When I was young, World War II stories always drew me in. There’s something about Nazis that makes it seem pretty easy to pick out good guys and bad guys. I knew who to root for – the Nazis were bad and the French resistance fighters were good. There’s something comforting about knowing things fall into such simple categories. I knew if faced with that kind of evil, I would resist. We’re always the good guys when we’re kids, right?
I still enjoy reading about World War II. Even now, stories of real people from that time come out and reveal lives, loss, and resistance that was hidden or forgotten. One of the teens I worked with described his trip to the Holocaust Museum by saying, “That Hitler was one bad dude.” So, that hasn’t changed. But in fiction, there’s room to explore a little.

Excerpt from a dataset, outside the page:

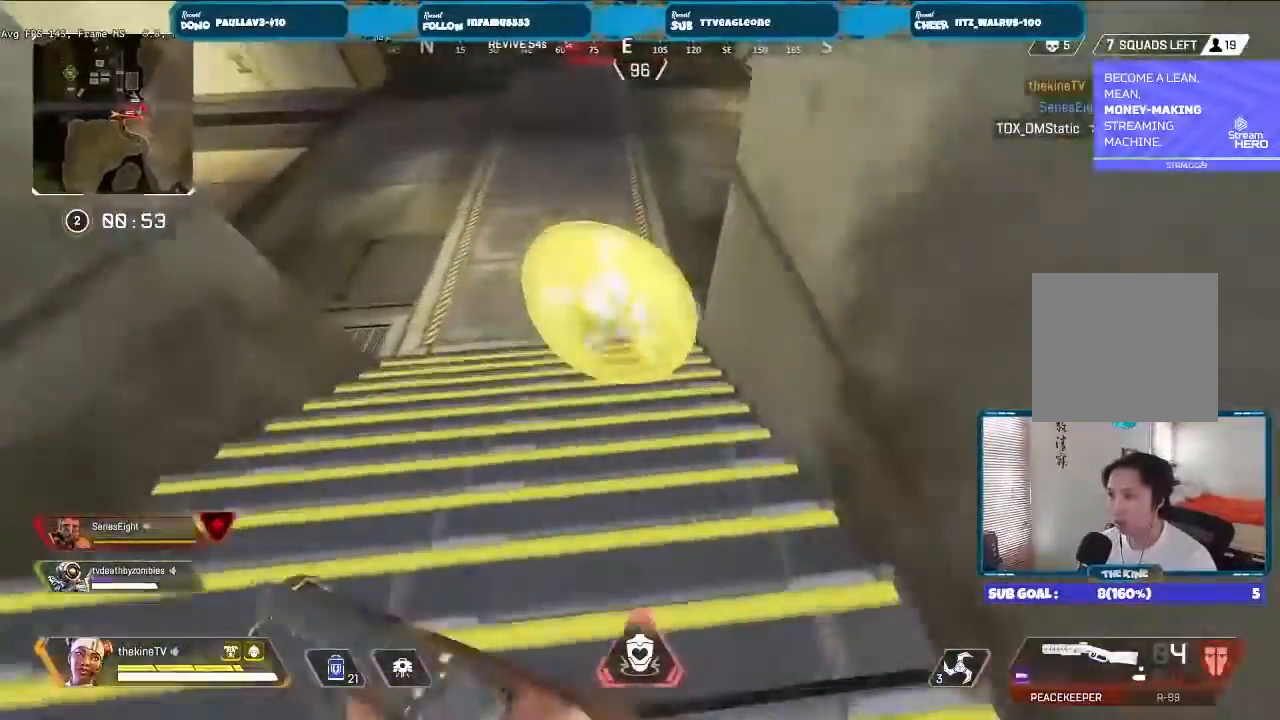
{"buttons": [], "left_stick": "up-left", "right_stick": "center", "events": [[100, "L3", "up"], [233, "L3", "down"], [333, "L3", "up"], [333, "left_stick", "up-left"]]}
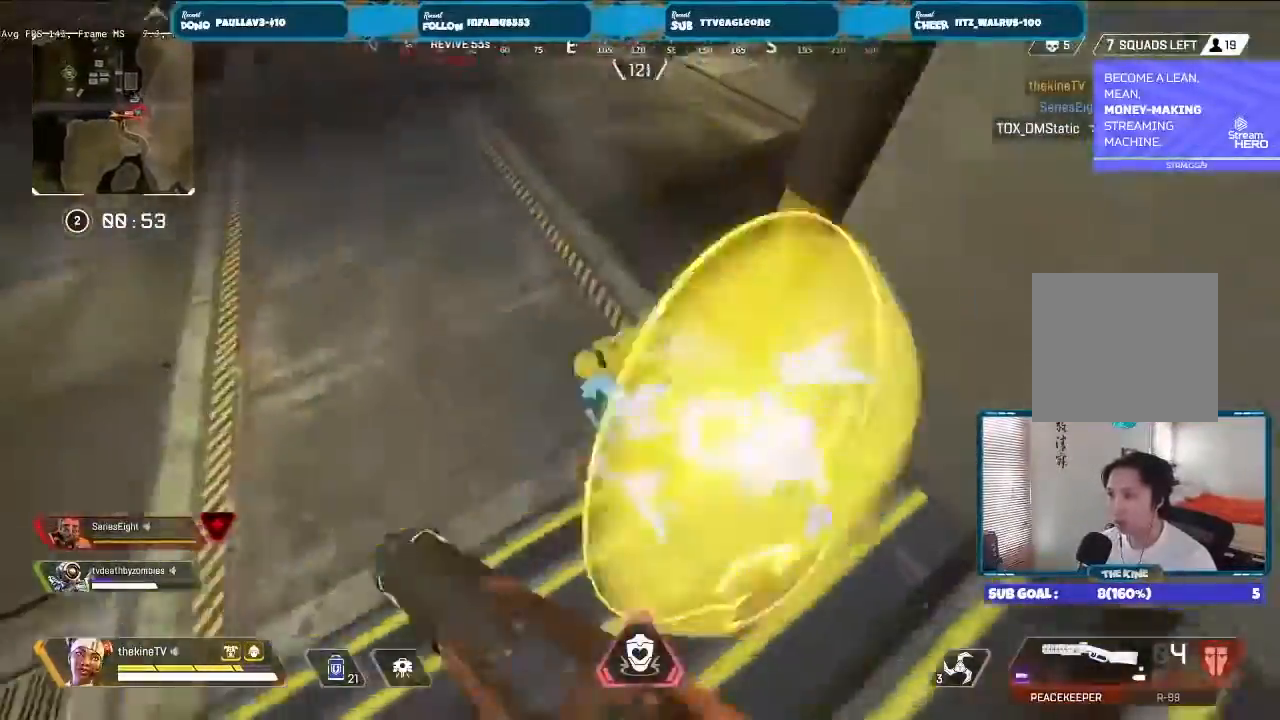
{"buttons": [], "left_stick": "left", "right_stick": "up-right", "events": [[33, "left_stick", "left"], [233, "right_stick", "right"], [400, "right_stick", "up-right"]]}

In Genevieve’s War, for example, some Nazis are really awful, but others seem just as trapped as Genevieve and her grandmother, who are trying to survive on a farm in Alsace. Genevieve is American, but her parents have died, and what starts as a summer vacation with Mémé turns into a years-long relocation. Under the Germans, even friends are eyed suspiciously. Who can Genevieve trust with her secrets? Will she and Mémé be exposed?
Patricia Reilly Giff explored the World War II homefront in the U.S. in Lily’s Crossing, which pairs perfectly with this story. They show different sides of the war (for Americans) and the challenges people faced. As part of a larger discussion of the war (or wars in general), they demonstrate how ordinary people live in difficult times without dwelling much on the actual violence of war. There are explosions and people are taken away to prison, for example, but the ugliness of war is felt more in the constant fear and threats against Genevieve and the village rather than in graphic descriptions.
Good guys. Bad guys. Sometimes it’s just not that simple.